We ourselves had healthy debates when preparing our key 2019 LiveableLimerick submission to the Southern Regional Assembly, done in collaboration with Limerick Chamber.

At a time when most in Limerick were arguing for more and more roads, we argued the potential of an improved rail network for Limerick and possible rail links to Shannon.

In an important indicator that change was underway, the Southern Regional Assembly Director chose to make reference to our submissions and asked the National Transport Authority (NTA) for clarification on light rail use.

Importantly, the Land Development Agency zeroed in on the untapped potential of Limerick’s rail network as did Jim Meade and his team at Irish Rail.

Regrettably, local Limerick opposition stalled an early 2021 review of the potential for Moyross of a new centrally located station connected to Colbert Quarter and new housing, something promised for several decades.

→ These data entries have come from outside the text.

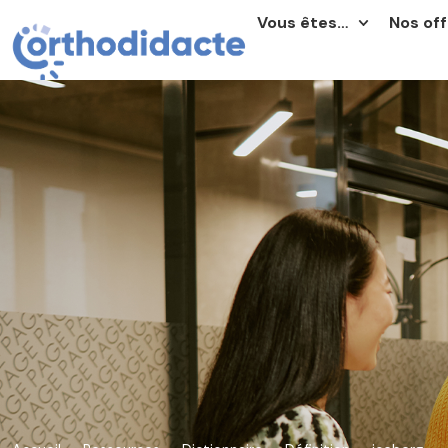
Vous êtes…
Nos off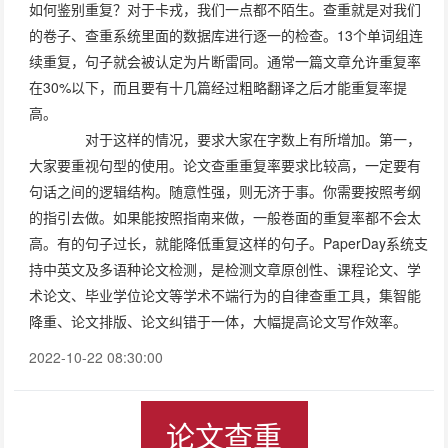
如何鉴别重复？对于卡戎，我们一点都不陌生。查重就是对我们
的卷子、查重系统里面的数据库进行逐一的检查。13个单词组连
续重复，句子就会被认定为片断雷同。通常一篇文章允许重复率
在30%以下，而且要有十几篇经过粗略翻译之后才能重复率提
高。
对于这样的情况，要求大家在字数上有所增加。第一，
大家要重视句型的使用。论文查重重复率要求比较高，一定要有
句话之间的逻辑结构。随意性强，则无济于事。你需要按照考纲
的指引去做。如果能按照指南来做，一般卷面的重复率都不会太
高。有的句子过长，就能降低重复这样的句子。PaperDay系统支
持中英文及多语种论文检测，是检测文章原创性、课程论文、学
术论文、毕业学位论文等学术不端行为的自律查重工具，集智能
降重、论文排版、论文纠错于一体，大幅提高论文写作效率。
2022-10-22 08:30:00
论文查重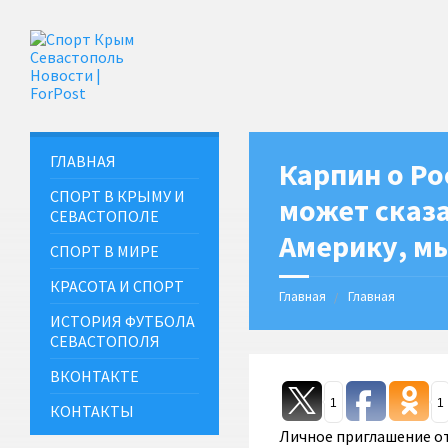
ГЛАВНАЯ
Карпин о Ро
СПОРТ В КРЫМУ И
может сказа
СЕВАСТОПОЛЕ
Америку, м
СПОРТ В МИРЕ
КРАСОТА И СПОРТ
Главная
Главная
ИСТОРИЯ ФУТБОЛА
СЕВАСТОПОЛЯ
ВКОНТАКТЕ
1
1
КОНТАКТЫ
Личное приглашение от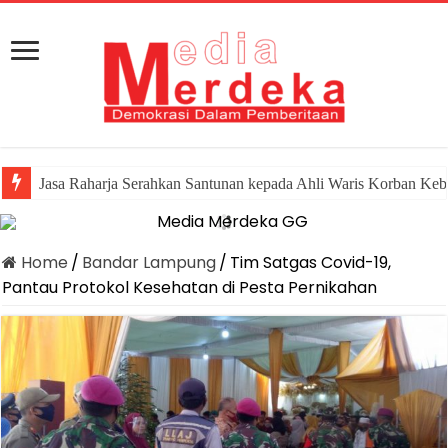
Jasa Raharja Serahkan Santunan kepada Ahli Waris Korban Keb
Home
/
Bandar Lampung
/
Tim Satgas Covid-19,
Pantau Protokol Kesehatan di Pesta Pernikahan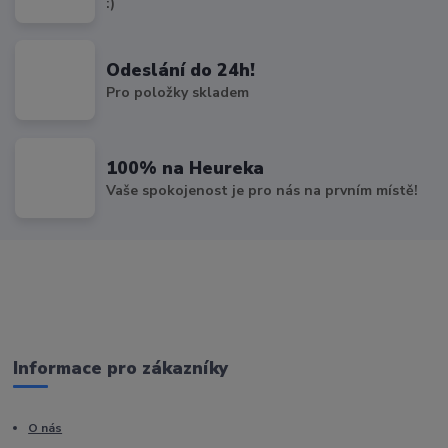
:)
Odeslání do 24h!
Pro položky skladem
100% na Heureka
Vaše spokojenost je pro nás na prvním místě!
Informace pro zákazníky
O nás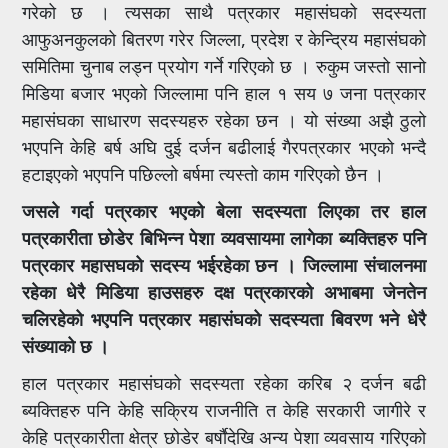
गरेको छ । त्यसका साथै पत्रकार महासंघको सदस्यता
आफुअनकुलको बितरण गरेर जिल्ला, प्रदेश र केन्द्रिय महासंघको
समितिमा चुनाब लड्न प्रयोग गर्ने गरिएको छ । रुकुम जस्तो सानो
मिडिया बजार भएको जिल्लामा पनि हाल १ सय ७ जना पत्रकार
महासंघका साधारण सदस्यहरु रहेका छन । यो संख्या अझै ठुलो
भएपनि केहि बर्ष अघि दुई दर्जन बढीलाई गैरपत्रकार भएको भन्दै
हटाइएको भएपनि पछिल्लो बर्षमा त्यस्तो काम गरिएको छैन ।
जसले गर्दा पत्रकार भएको बेला सदस्यता लिएका तर हाल
पत्रकारीता छोडेर बिभिन्न पेशा व्यवसायमा लागेका ब्यक्तिहरु पनि
पत्रकार महासघको सदस्य भईरहेका छन । जिल्लामा संचालनमा
रहेका धेरै मिडिया हाउसहरु दक्ष पत्रकारको अभाबमा जेनतेन
चलिरहेको भएपनि पत्रकार महासंघको सदस्यता बिवरण भने धेरै
संख्याको छ ।
हाल पत्रकार महासंघको सदस्यता रहेका करिब २ दर्जन बढी
ब्यक्तिहरु पनि केहि सक्रिय राजनीति त केहि सरकारी जागीरे र
केहि पत्रकारीता क्षेत्र छोडेर बर्षाैदेखि अन्य पेशा व्यवसाय गरिएको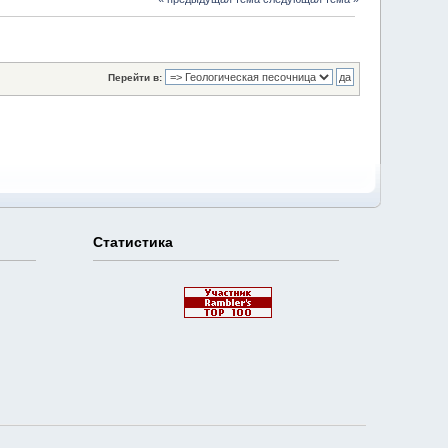
Перейти в:
Статистика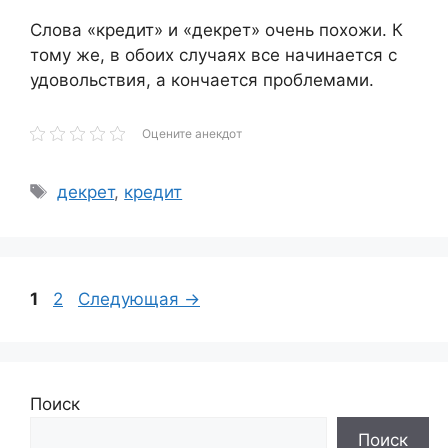
Слова «кредит» и «декрет» очень похожи. К
тому же, в обоих случаях все начинается с
удовольствия, а кончается проблемами.
Оцените анекдот
Метки
декрет
,
кредит
Страница
Страница
1
2
Следующая
→
Поиск
Поиск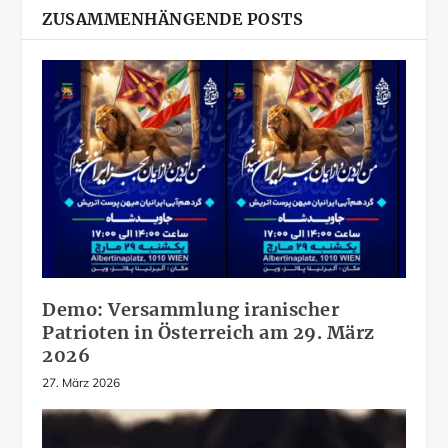
ZUSAMMENHÄNGENDE POSTS
Demo: Versammlung iranischer
Patrioten in Österreich am 29. März
2026
27. März 2026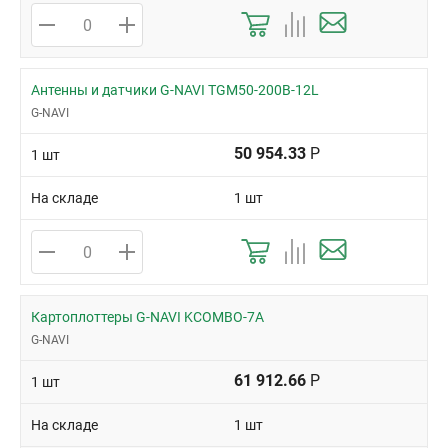
Антенны и датчики G-NAVI TGM50-200B-12L
G-NAVI
50 954.33
Р
1 шт
На складе
1 шт
Картоплоттеры G-NAVI KCOMBO-7A
G-NAVI
61 912.66
Р
1 шт
На складе
1 шт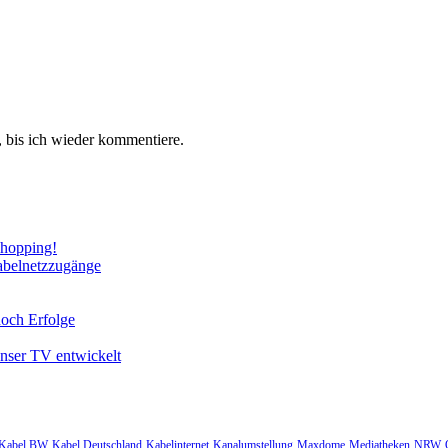
 bis ich wieder kommentiere.
Shopping!
abelnetzzugänge
noch Erfolge
unser TV entwickelt
Kabel BW
Kabel Deutschland
Kabelinternet
Kanalumstellung
Maxdome
Mediatheken
NRW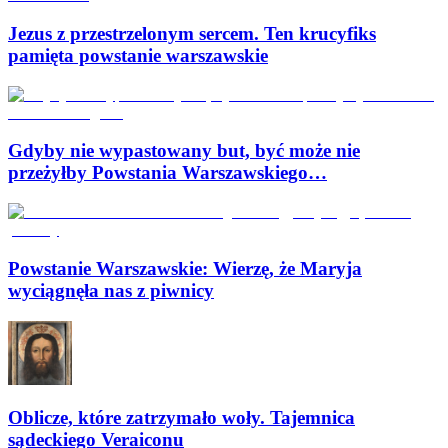
Jezus z przestrzelonym sercem. Ten krucyfiks
pamięta powstanie warszawskie
Gdyby nie wypastowany but, być może nie
przeżyłby Powstania Warszawskiego…
Powstanie Warszawskie: Wierzę, że Maryja
wyciągnęła nas z piwnicy
Oblicze, które zatrzymało woły. Tajemnica
sądeckiego Veraiconu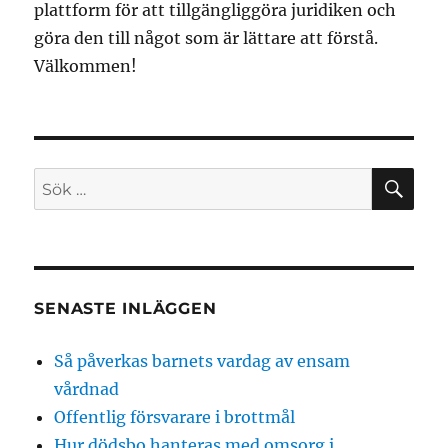
plattform för att tillgängliggöra juridiken och
göra den till något som är lättare att förstå.
Välkommen!
SÖ
Sök
efter:
SENASTE INLÄGGEN
Så påverkas barnets vardag av ensam
vårdnad
Offentlig försvarare i brottmål
Hur dödsbo hanteras med omsorg i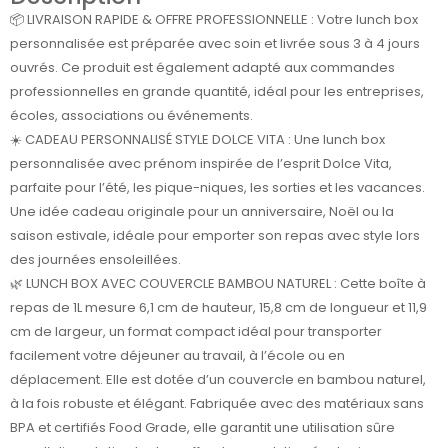
📦 LIVRAISON RAPIDE & OFFRE PROFESSIONNELLE : Votre lunch box
personnalisée est préparée avec soin et livrée sous 3 à 4 jours
ouvrés. Ce produit est également adapté aux commandes
professionnelles en grande quantité, idéal pour les entreprises,
écoles, associations ou événements.
☀️ CADEAU PERSONNALISÉ STYLE DOLCE VITA : Une lunch box
personnalisée avec prénom inspirée de l’esprit Dolce Vita,
parfaite pour l’été, les pique-niques, les sorties et les vacances.
Une idée cadeau originale pour un anniversaire, Noël ou la
saison estivale, idéale pour emporter son repas avec style lors
des journées ensoleillées.
🌿 LUNCH BOX AVEC COUVERCLE BAMBOU NATUREL : Cette boîte à
repas de 1L mesure 6,1 cm de hauteur, 15,8 cm de longueur et 11,9
cm de largeur, un format compact idéal pour transporter
facilement votre déjeuner au travail, à l’école ou en
déplacement. Elle est dotée d’un couvercle en bambou naturel,
à la fois robuste et élégant. Fabriquée avec des matériaux sans
BPA et certifiés Food Grade, elle garantit une utilisation sûre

After the NDP, it is now clearly back to the drawing board for both LSMATS and elements of the development plan and this is to be welcomed.

The full East-West NDR, as we know the project, has not been listed. Instead, the NDP prioritises “the development of a new Limerick commuter rail network including new stations on each of the historical rail lines, the detail of which is to be set out in the Limerick-Shannon Metropolitan Area Transport Strategy.

While some see this as a failure, I believe time will show this to be a key turning point for the better.

Unlike Dublin’s metrolink, rail in Limerick is very feasible (and cheap) to deliver. The state still owns the tracks and land on which to build many of the stations and indeed affordable housing nearby.

Clean battery powered trains could easily make it from Nenagh to Limerick or Limerick to Ennis. Future proofing should now require new housing and jobs be located primarily at future rail hubs throughout our city – in communities like Moyross, Corbally, Parkway, Dooradoyle and Ballysimon.

Colbert Quarter must become the hub around which this all revolves. Instead of focusing on greenfield sites in the west or north accessible only by road, we can develop historic and often neglected communities across our city.

Stations like Ballysimon can become catalysts for rebuilding Galvone and Southill just as Moyross “Village” can be transformed by becoming the first railway stop in Limerick City on the way from Galway or even New York.

Most importantly, a city and region built on a commuter network of rail and bus provides the sustainable solution (key for post COVID recovery) to build up rural towns and villages east, west and south connected directly to the Colbert interchange and the stations in its network by public transport.

If we seize it, our future will be as Ireland’s most affordable, sustainable and liveable region!